I think fleshing out these industries, Walter, is my number one sector. You can think about that a couple of different ways. You could say, hey, go do a sizable acquisition, put this cash to work, put this currency, this stock to work and go get yourself an industrial or an asset type practice because you just acquired it. I'm also quite intrigued about doubling down in connected health. This thing is going places. We have a real competitive moat. We have real differentiators. Could there be a better place to make a bet? I don't think so. We still have to be responsible; we have to be creative and all of those things will apply in the end. But I'm actually relatively pleased, Walter, with the reinvigoration of our M&A funnel over the last few months. I think we will get a deal or two done next year, which we couldn't unfortunately this year just given everything going on. It will largely, again, be industry-focused. Could it be some tech or some 5G pieces or some AI IoT pieces? Maybe. It's just not number one; I think you asked me what my number one was.
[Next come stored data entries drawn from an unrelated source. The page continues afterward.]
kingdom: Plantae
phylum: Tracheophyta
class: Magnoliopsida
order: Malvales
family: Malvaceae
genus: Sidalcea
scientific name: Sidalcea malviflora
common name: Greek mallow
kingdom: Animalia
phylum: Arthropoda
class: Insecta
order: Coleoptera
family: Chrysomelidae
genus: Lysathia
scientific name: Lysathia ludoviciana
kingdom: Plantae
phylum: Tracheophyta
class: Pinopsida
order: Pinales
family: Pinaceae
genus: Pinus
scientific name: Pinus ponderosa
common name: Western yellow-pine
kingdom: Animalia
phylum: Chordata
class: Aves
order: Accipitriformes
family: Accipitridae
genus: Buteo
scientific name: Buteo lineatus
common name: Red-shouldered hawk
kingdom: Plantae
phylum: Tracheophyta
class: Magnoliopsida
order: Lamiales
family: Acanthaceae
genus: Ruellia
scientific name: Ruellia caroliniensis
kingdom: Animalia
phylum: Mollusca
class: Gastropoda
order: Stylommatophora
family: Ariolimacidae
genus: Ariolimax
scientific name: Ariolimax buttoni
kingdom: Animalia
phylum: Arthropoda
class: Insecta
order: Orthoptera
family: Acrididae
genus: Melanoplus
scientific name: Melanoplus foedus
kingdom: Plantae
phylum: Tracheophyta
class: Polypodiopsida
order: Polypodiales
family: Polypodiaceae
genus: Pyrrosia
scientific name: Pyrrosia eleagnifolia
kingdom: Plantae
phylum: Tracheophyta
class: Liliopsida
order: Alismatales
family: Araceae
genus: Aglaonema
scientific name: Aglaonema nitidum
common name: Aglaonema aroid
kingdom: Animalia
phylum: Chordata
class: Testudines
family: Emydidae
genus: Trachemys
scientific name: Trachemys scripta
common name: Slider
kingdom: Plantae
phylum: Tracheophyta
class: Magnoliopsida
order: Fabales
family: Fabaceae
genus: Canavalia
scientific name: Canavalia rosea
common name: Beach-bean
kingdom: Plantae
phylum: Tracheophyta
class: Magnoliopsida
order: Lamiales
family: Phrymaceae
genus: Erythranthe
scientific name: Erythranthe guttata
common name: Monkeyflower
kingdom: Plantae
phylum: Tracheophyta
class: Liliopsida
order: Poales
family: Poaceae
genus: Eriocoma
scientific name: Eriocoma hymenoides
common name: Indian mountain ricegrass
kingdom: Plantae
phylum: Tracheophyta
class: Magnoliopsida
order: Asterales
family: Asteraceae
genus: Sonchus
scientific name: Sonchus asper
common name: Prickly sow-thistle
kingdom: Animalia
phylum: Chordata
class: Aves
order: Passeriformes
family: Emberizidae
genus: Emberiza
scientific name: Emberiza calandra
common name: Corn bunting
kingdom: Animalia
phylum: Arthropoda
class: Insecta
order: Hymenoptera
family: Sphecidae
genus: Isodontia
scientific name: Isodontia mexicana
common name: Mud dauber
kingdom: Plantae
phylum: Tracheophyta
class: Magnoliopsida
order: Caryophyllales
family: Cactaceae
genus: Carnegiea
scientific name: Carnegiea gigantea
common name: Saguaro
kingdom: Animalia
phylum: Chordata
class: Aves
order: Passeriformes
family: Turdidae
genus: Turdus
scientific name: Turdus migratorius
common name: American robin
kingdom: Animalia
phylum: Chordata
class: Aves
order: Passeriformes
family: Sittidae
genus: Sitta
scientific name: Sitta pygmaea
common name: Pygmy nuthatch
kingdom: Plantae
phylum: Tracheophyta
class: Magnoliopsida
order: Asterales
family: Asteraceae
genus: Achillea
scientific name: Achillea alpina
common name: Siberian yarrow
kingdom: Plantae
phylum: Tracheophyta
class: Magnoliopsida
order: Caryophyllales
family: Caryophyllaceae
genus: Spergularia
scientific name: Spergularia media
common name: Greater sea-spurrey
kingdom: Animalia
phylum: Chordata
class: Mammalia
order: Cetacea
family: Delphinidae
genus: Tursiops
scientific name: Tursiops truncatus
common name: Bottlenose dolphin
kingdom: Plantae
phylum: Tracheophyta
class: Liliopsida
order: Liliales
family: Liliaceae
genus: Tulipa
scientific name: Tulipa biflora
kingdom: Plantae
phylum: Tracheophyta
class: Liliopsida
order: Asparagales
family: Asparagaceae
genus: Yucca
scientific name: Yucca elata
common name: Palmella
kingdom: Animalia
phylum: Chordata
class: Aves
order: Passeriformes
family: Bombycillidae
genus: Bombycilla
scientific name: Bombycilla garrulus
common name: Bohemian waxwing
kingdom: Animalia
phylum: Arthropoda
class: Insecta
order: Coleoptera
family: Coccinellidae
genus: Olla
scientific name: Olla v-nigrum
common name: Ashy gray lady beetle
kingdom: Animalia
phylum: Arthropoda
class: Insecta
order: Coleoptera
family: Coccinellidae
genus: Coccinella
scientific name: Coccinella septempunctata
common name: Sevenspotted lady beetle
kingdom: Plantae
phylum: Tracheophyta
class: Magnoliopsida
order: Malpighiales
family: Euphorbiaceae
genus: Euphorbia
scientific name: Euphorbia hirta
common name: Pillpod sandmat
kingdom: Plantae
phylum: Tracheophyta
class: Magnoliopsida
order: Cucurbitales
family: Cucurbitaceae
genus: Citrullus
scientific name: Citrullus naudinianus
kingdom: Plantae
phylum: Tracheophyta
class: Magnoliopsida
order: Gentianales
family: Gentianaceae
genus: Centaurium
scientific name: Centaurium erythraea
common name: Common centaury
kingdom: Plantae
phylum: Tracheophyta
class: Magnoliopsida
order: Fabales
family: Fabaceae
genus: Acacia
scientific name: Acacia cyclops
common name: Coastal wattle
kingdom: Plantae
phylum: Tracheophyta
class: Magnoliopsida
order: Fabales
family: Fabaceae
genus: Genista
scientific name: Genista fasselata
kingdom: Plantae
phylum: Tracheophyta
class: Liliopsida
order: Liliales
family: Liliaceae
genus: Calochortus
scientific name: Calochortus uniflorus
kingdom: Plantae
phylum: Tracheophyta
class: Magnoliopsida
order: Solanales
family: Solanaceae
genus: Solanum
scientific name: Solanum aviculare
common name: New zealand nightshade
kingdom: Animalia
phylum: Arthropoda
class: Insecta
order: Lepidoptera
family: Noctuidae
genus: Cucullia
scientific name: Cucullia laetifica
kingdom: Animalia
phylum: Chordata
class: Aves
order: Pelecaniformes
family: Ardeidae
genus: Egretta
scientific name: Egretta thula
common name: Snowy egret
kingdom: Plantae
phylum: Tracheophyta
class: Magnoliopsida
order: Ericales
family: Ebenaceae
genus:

To follow through on your other question on how much is over this pull-through, we weren't expecting anywhere near the $11 million. It’s closer to about $2 million.
Thank you. Currently, this concludes our question-and-answer session. I would now like to turn the call back over to Mr. Bahl for closing remarks.
Hey, thank you, Alex. I do appreciate everyone taking the time to listen in to our very first earnings call. We hope everyone is staying safe and enjoying these four months. We look forward to speaking with our investors and analysts again when we report Q4 early next year. Have a great evening everyone, happy holidays, and see you soon in 2022. Thank you very much.
Ladies and gentlemen, this concludes today's teleconference. You may disconnect your lines at this time. Thank you for your participation.